- Your assignment
The whole listing needs to be written out exactly, except for any images.

- Supplied data
────

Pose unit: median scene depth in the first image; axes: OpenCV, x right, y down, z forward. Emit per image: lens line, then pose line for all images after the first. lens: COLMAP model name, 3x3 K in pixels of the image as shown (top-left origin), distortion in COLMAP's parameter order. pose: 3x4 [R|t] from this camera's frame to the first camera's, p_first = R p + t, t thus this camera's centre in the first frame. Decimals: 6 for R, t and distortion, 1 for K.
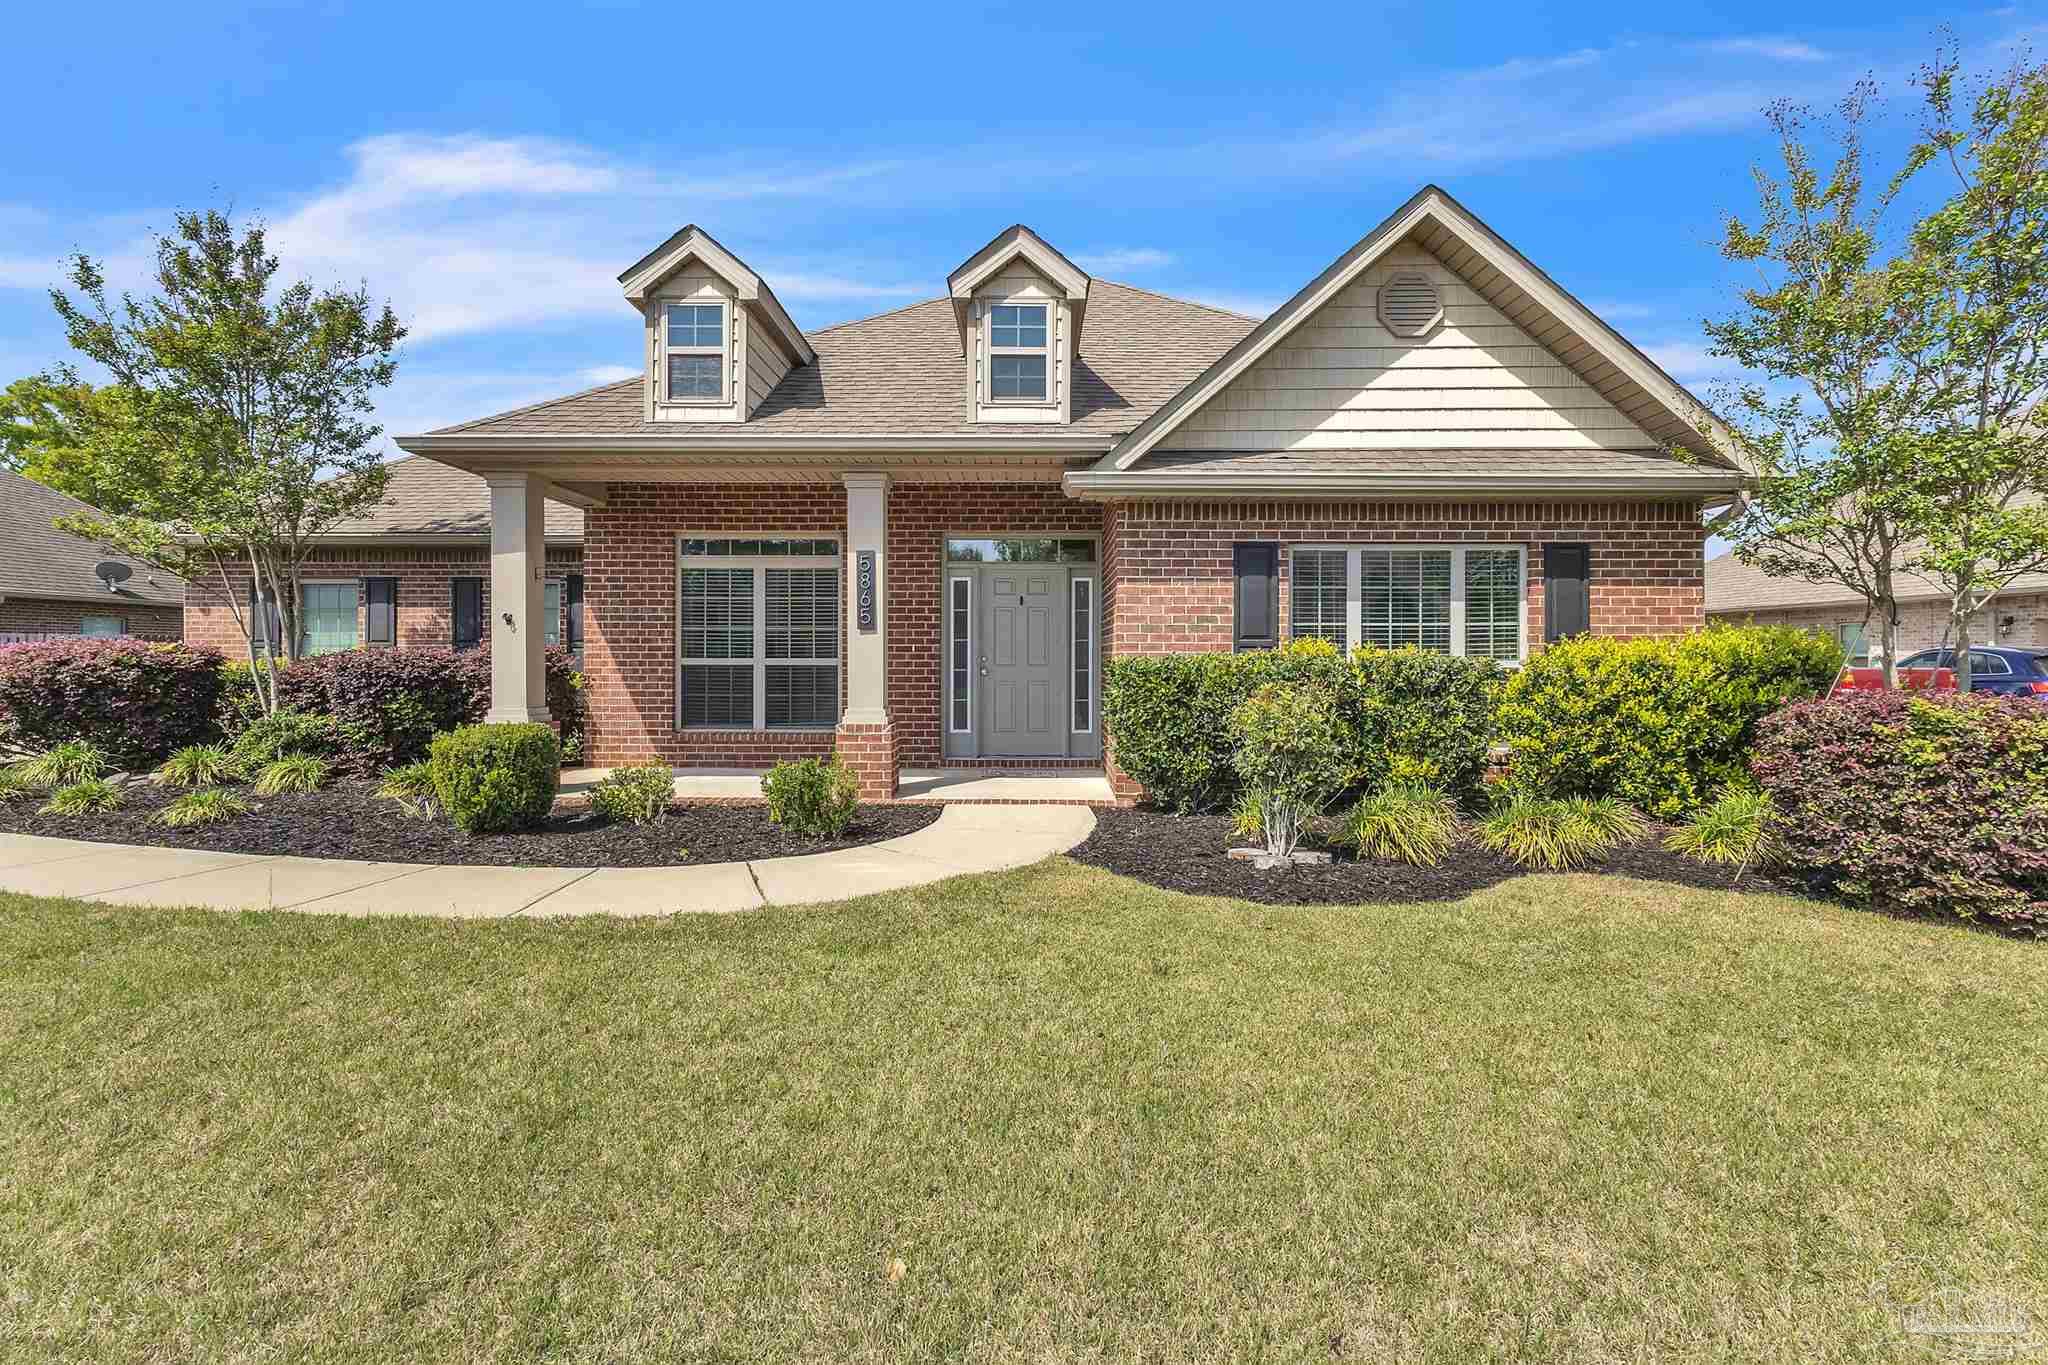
lens RADIAL K [[951.8, 0, 1022.4], [0, 951.8, 657.6], [0, 0, 1]] dist [0.005660, -0.000581]
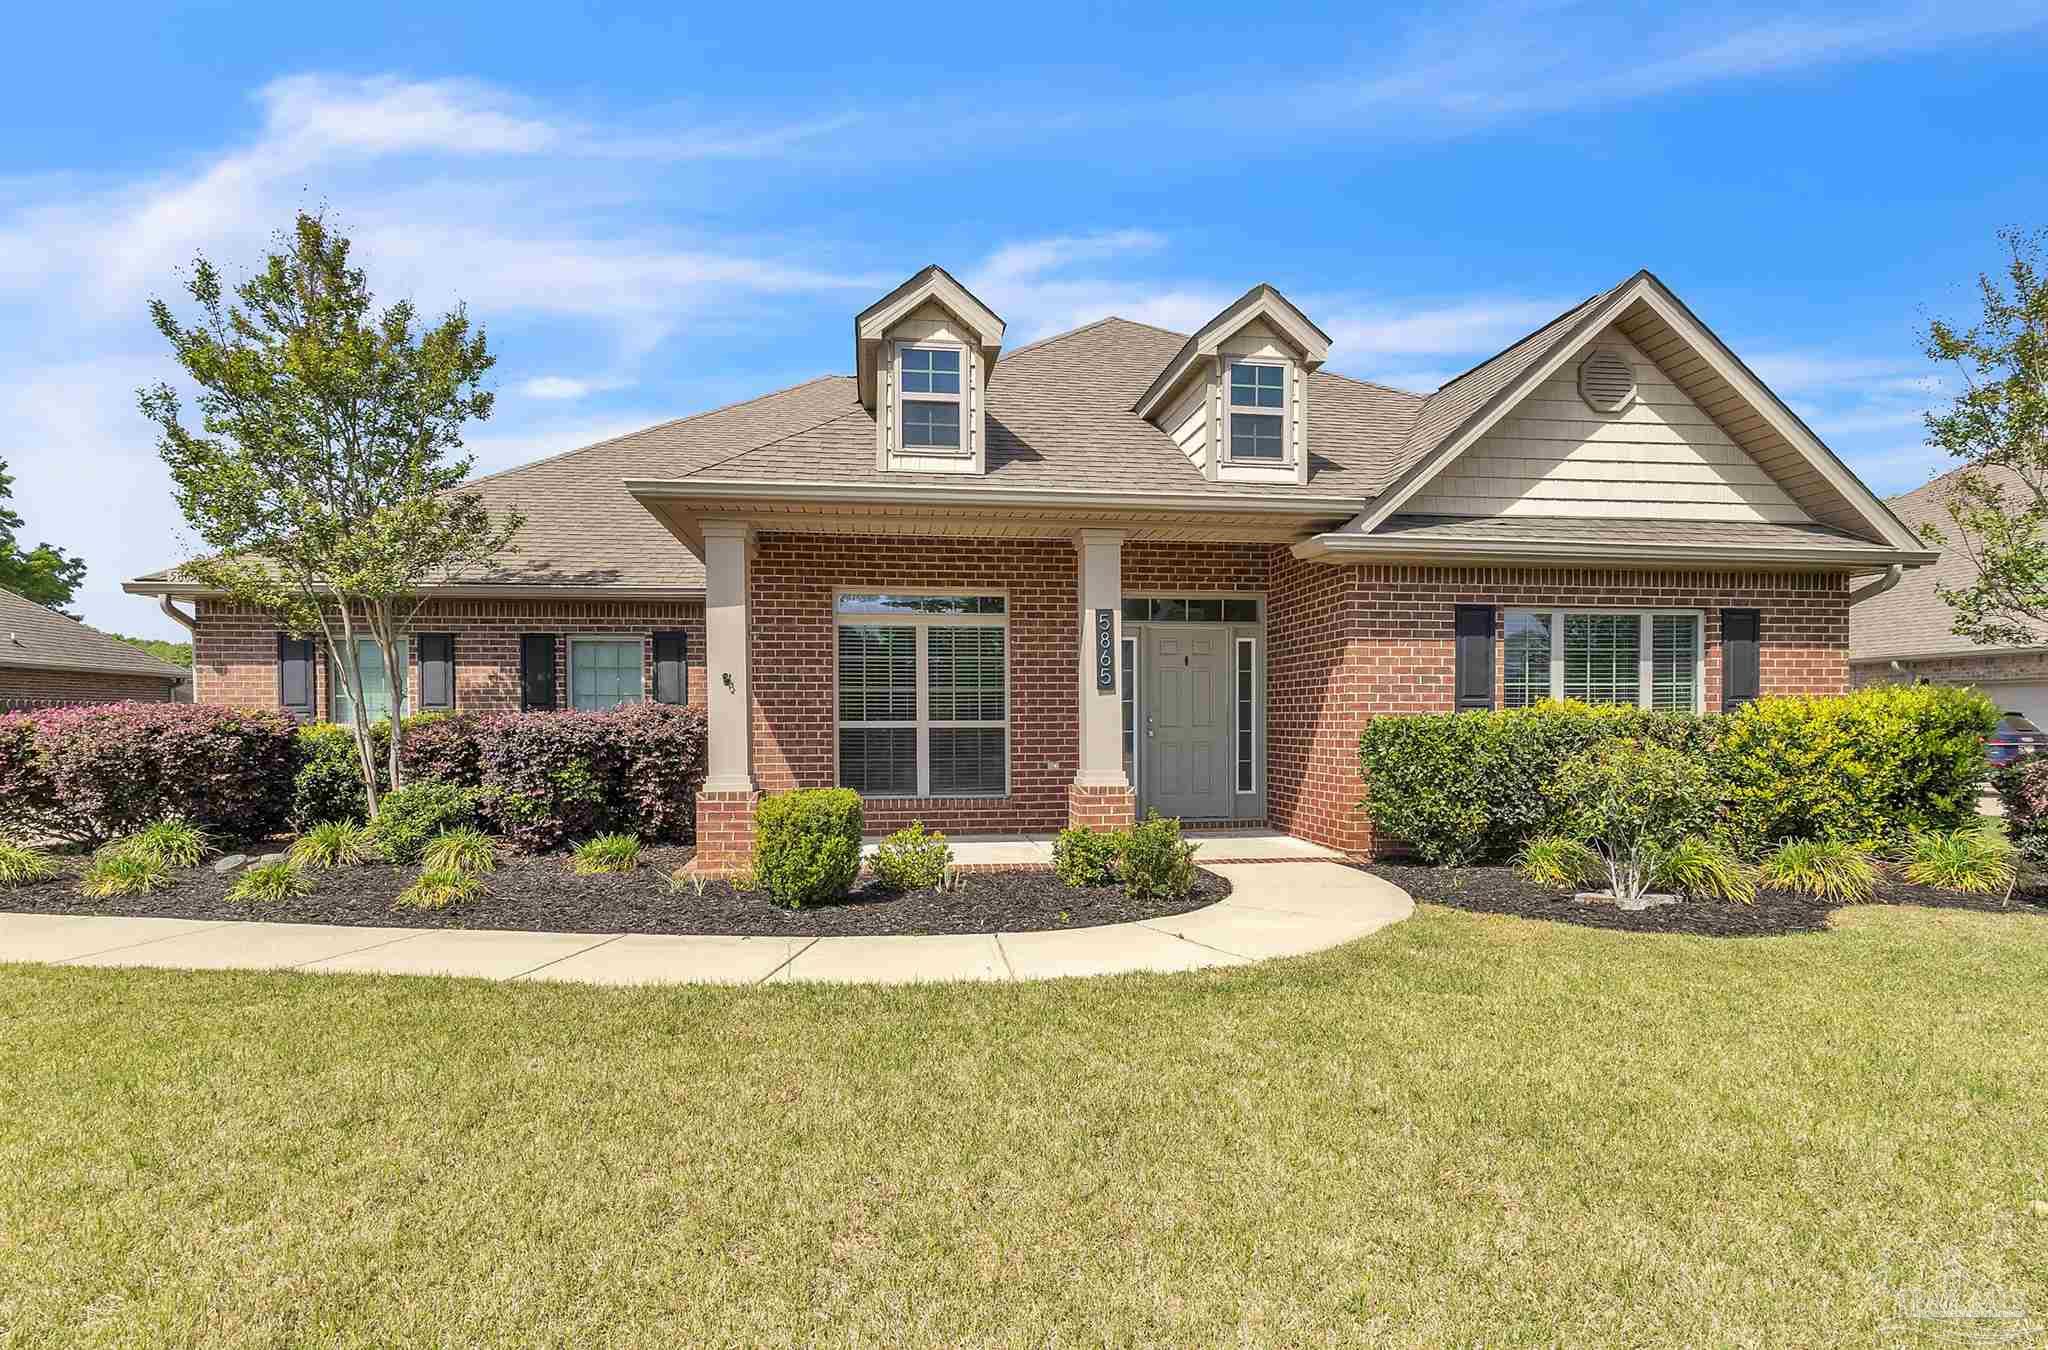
lens RADIAL K [[1000.3, 0, 1019.3], [0, 1000.3, 736.1], [0, 0, 1]] dist [0.000104, -0.000340]
pose [[0.989128, -0.008191, 0.146827, -0.404240], [0.006064, 0.999870, 0.014928, 0.002300], [-0.146930, -0.013876, 0.989050, -0.006494]]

────

- Result of this exercise
Pose unit: median scene depth in the first image; axes: OpenCV, x right, y down, z forward. Emit per image: lens line, then pose line for all images after the first. lens: COLMAP model name, 3x3 K in pixels of the image as shown (top-left origin), distortion in COLMAP's parameter order. pose: 3x4 [R|t] from this camera's frame to the first camera's, p_first = R p + t, t thus this camera's centre in the first frame. Decimals: 6 for R, t and distortion, 1 for K.
lens RADIAL K [[951.8, 0, 1022.4], [0, 951.8, 657.6], [0, 0, 1]] dist [0.005660, -0.000581]
lens RADIAL K [[1000.3, 0, 1019.3], [0, 1000.3, 736.1], [0, 0, 1]] dist [0.000104, -0.000340]
pose [[0.989128, -0.008191, 0.146827, -0.404240], [0.006064, 0.999870, 0.014928, 0.002300], [-0.146930, -0.013876, 0.989050, -0.006494]]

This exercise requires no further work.